**The data:**

=== Section Start ===

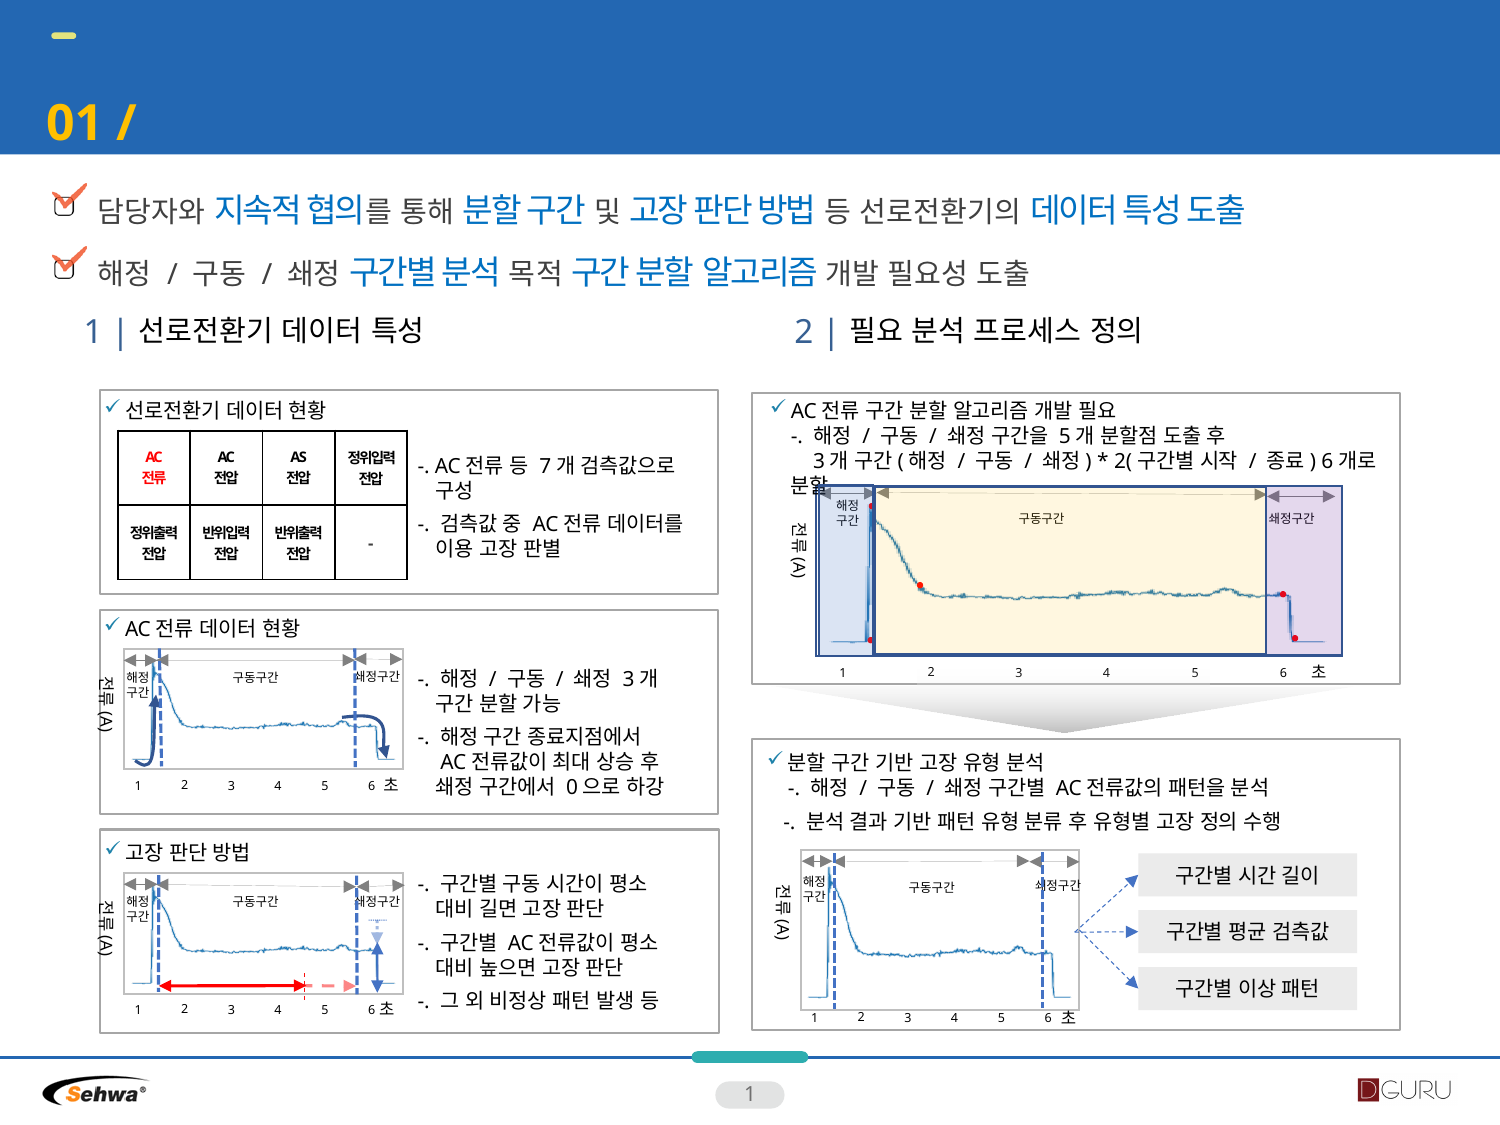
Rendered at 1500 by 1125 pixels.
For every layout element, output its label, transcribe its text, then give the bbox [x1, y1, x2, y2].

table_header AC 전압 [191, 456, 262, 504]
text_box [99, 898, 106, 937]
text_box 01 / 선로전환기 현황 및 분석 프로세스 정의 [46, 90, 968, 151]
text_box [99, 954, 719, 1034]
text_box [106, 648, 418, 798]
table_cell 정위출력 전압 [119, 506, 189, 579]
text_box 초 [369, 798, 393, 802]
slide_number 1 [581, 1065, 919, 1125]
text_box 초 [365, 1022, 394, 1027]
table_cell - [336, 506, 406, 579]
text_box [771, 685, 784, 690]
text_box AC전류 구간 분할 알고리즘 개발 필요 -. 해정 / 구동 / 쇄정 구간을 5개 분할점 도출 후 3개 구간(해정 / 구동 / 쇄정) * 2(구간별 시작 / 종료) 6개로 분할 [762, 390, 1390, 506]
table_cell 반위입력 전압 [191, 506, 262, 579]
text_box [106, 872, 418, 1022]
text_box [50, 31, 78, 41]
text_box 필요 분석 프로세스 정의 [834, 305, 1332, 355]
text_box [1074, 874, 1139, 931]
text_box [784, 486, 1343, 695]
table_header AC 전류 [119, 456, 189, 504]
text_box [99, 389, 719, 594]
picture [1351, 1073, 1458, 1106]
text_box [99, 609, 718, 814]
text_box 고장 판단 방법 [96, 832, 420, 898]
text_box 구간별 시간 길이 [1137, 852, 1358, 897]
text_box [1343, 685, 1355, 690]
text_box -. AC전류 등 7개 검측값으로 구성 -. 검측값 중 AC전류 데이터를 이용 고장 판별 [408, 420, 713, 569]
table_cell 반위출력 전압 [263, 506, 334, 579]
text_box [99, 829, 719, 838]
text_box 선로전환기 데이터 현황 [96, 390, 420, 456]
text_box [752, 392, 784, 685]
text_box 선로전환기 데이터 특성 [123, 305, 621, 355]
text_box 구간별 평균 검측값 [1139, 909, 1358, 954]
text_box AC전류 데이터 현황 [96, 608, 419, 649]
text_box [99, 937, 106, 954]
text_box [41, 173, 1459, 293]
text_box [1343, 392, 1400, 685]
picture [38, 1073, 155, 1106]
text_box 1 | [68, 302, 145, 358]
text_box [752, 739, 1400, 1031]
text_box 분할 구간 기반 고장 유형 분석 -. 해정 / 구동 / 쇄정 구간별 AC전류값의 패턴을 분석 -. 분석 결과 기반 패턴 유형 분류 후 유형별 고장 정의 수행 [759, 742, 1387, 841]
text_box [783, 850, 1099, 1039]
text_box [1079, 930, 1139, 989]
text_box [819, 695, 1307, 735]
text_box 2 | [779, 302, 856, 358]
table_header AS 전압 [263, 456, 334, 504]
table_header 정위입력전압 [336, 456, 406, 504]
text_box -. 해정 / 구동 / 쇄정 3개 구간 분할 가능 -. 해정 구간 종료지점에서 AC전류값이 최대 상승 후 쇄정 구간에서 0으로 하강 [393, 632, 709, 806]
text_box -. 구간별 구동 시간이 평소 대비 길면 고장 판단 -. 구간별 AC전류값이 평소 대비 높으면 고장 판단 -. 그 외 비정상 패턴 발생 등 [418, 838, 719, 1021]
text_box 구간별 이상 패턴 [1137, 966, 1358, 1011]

=== Section End ===
=== Section Start ===

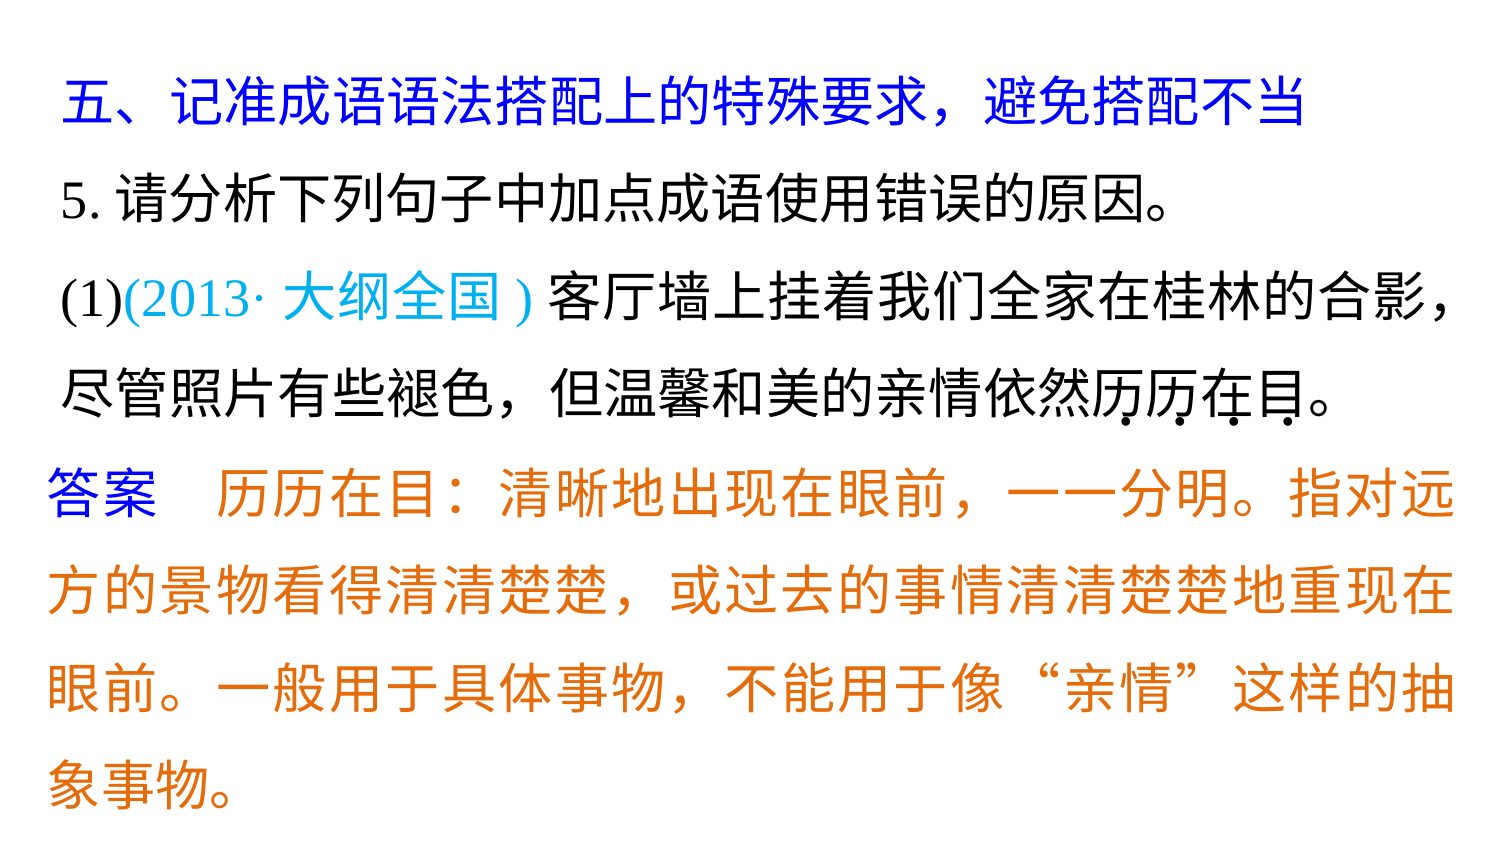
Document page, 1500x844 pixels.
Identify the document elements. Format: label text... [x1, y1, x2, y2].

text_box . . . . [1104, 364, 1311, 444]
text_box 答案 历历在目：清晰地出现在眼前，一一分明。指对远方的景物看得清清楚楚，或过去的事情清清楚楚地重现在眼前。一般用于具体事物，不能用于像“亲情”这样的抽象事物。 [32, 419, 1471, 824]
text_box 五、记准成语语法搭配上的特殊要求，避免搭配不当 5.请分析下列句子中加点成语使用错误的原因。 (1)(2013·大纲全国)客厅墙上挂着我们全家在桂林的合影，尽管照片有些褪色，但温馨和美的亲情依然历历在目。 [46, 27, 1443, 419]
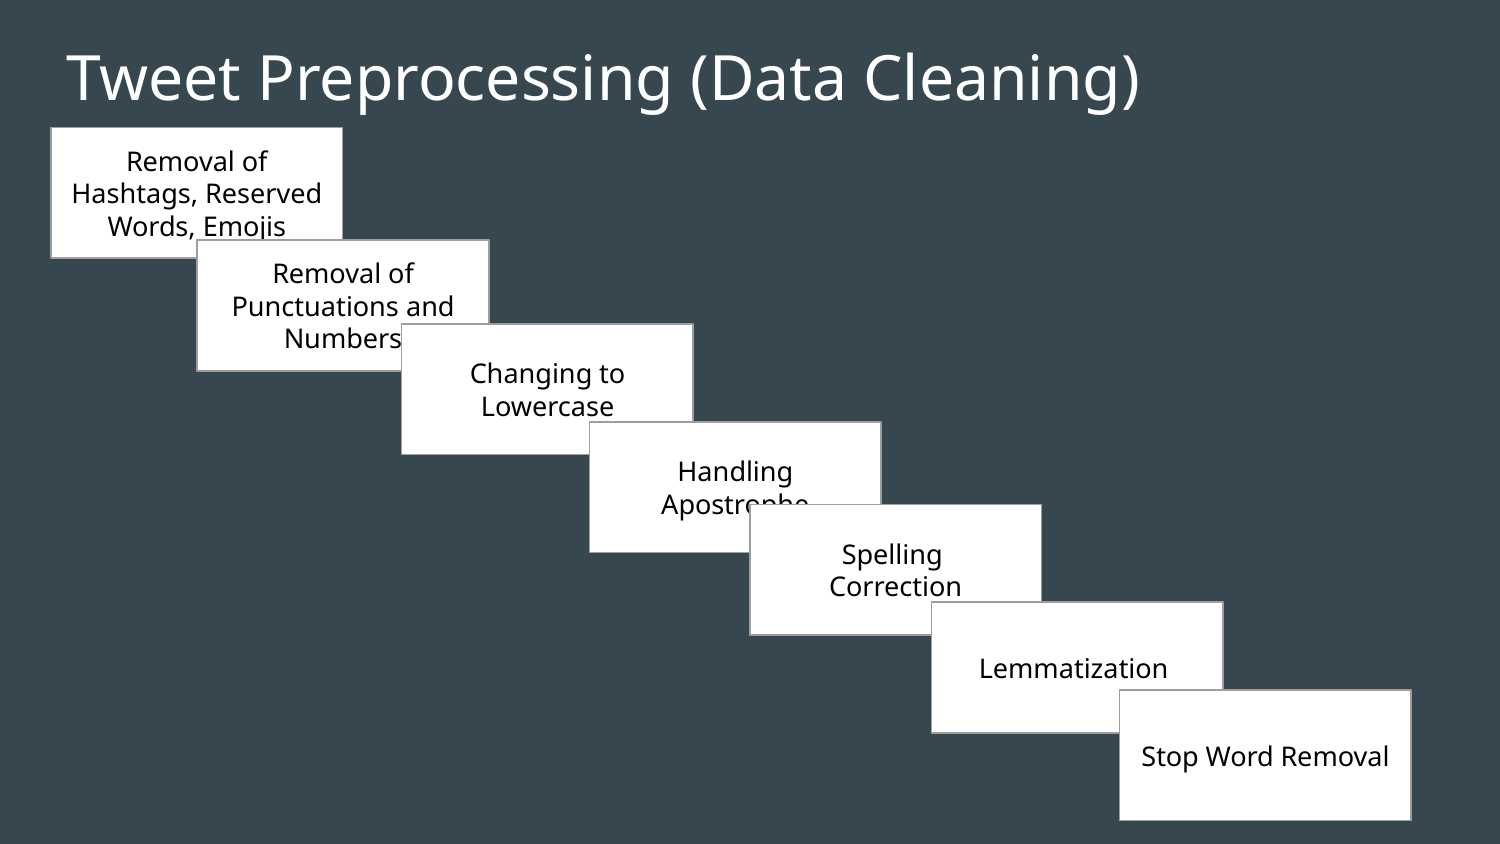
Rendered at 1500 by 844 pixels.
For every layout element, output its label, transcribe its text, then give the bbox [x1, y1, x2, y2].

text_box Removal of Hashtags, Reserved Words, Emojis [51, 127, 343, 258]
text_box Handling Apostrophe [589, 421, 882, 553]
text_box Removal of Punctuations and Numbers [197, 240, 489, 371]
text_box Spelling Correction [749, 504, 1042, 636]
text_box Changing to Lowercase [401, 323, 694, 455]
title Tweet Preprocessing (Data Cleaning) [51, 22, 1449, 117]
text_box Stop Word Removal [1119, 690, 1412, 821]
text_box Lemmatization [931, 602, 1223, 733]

=== Section End ===
=== Section Start ===

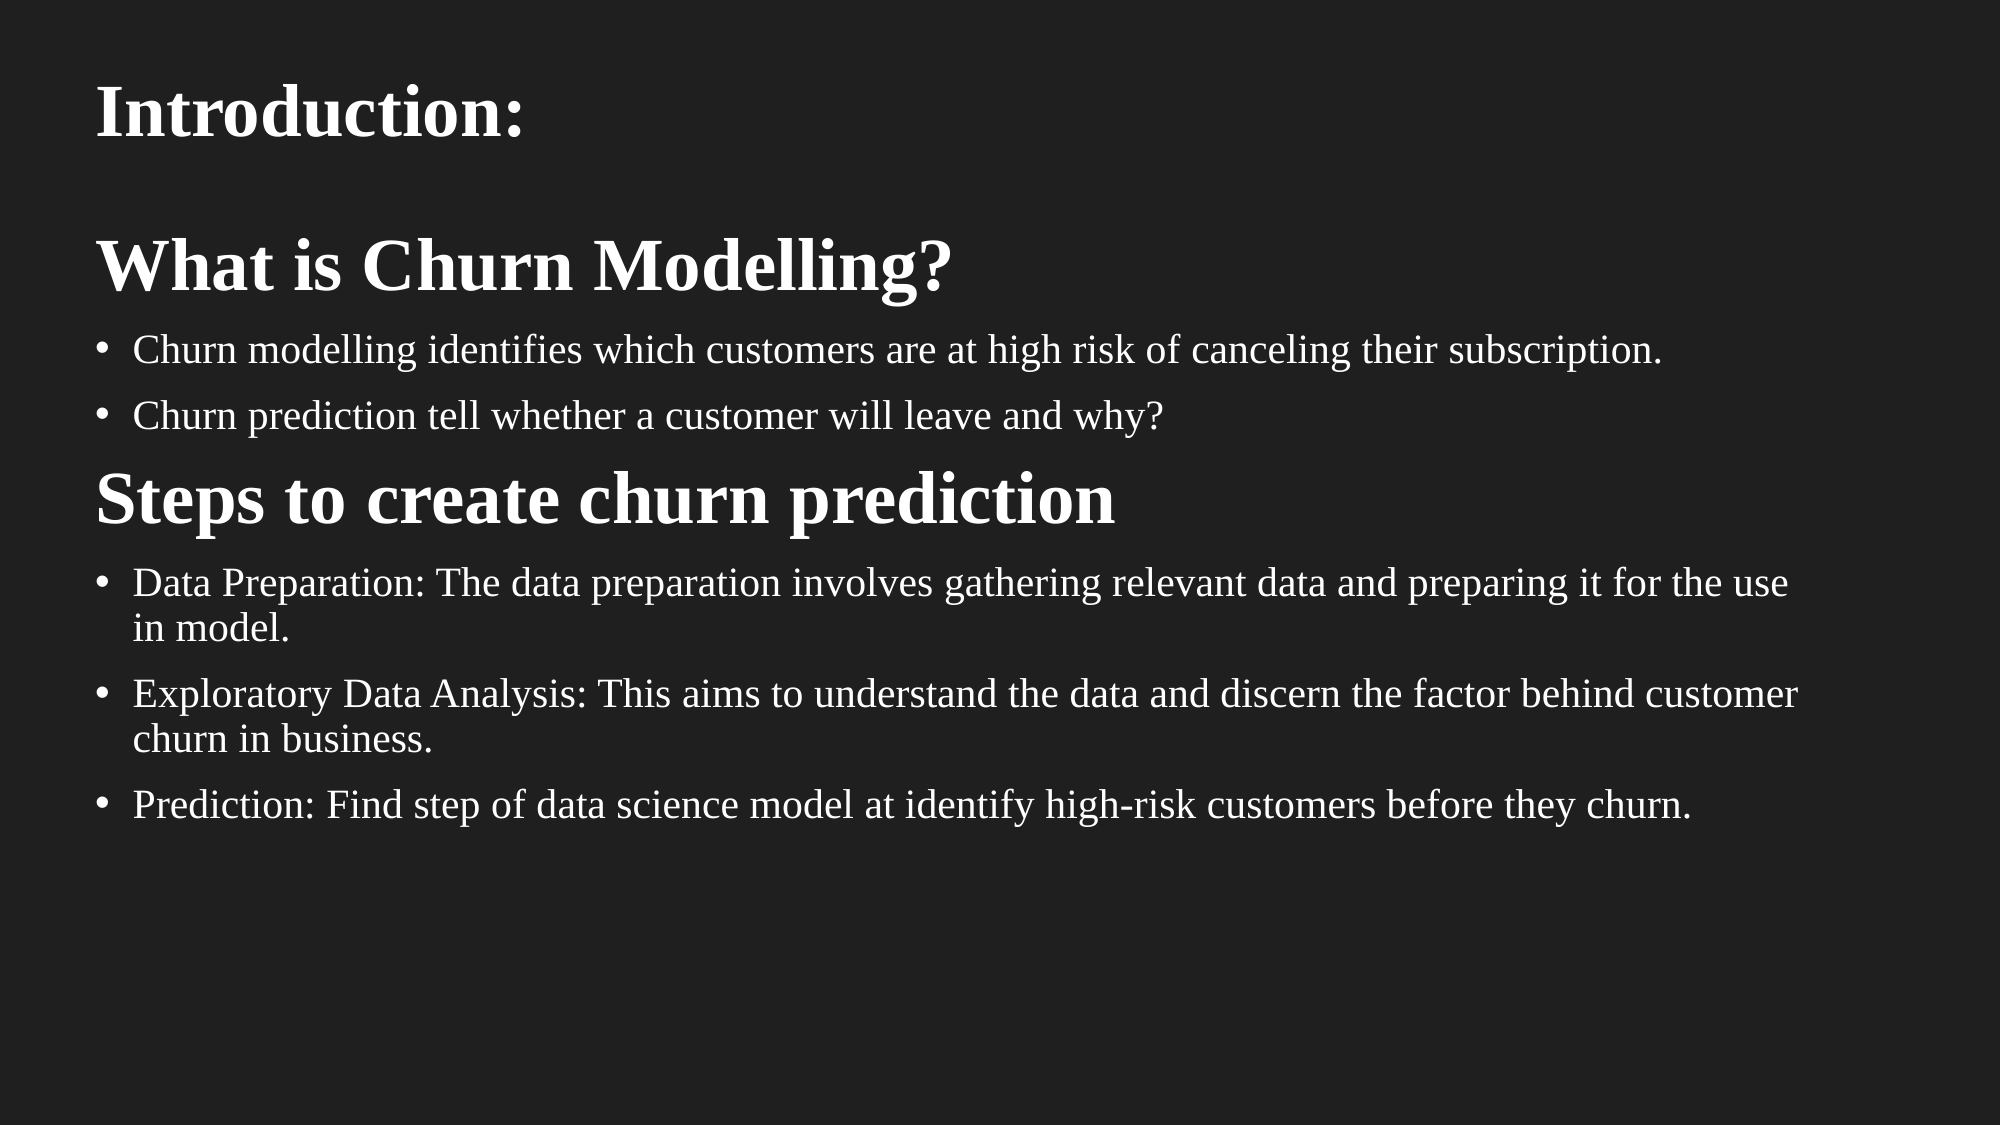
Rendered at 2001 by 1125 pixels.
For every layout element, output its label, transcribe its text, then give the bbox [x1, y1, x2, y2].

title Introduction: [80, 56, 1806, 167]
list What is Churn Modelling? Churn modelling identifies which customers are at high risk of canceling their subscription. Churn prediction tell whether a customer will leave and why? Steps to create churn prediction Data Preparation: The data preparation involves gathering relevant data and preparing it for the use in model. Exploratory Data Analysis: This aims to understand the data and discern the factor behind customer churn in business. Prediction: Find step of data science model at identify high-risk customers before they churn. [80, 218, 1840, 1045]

=== Section End ===

**About this task:** For the string "pixels", count the lines of the preceding listing in which it appears, and report the count alone.

**Expected answer:** 4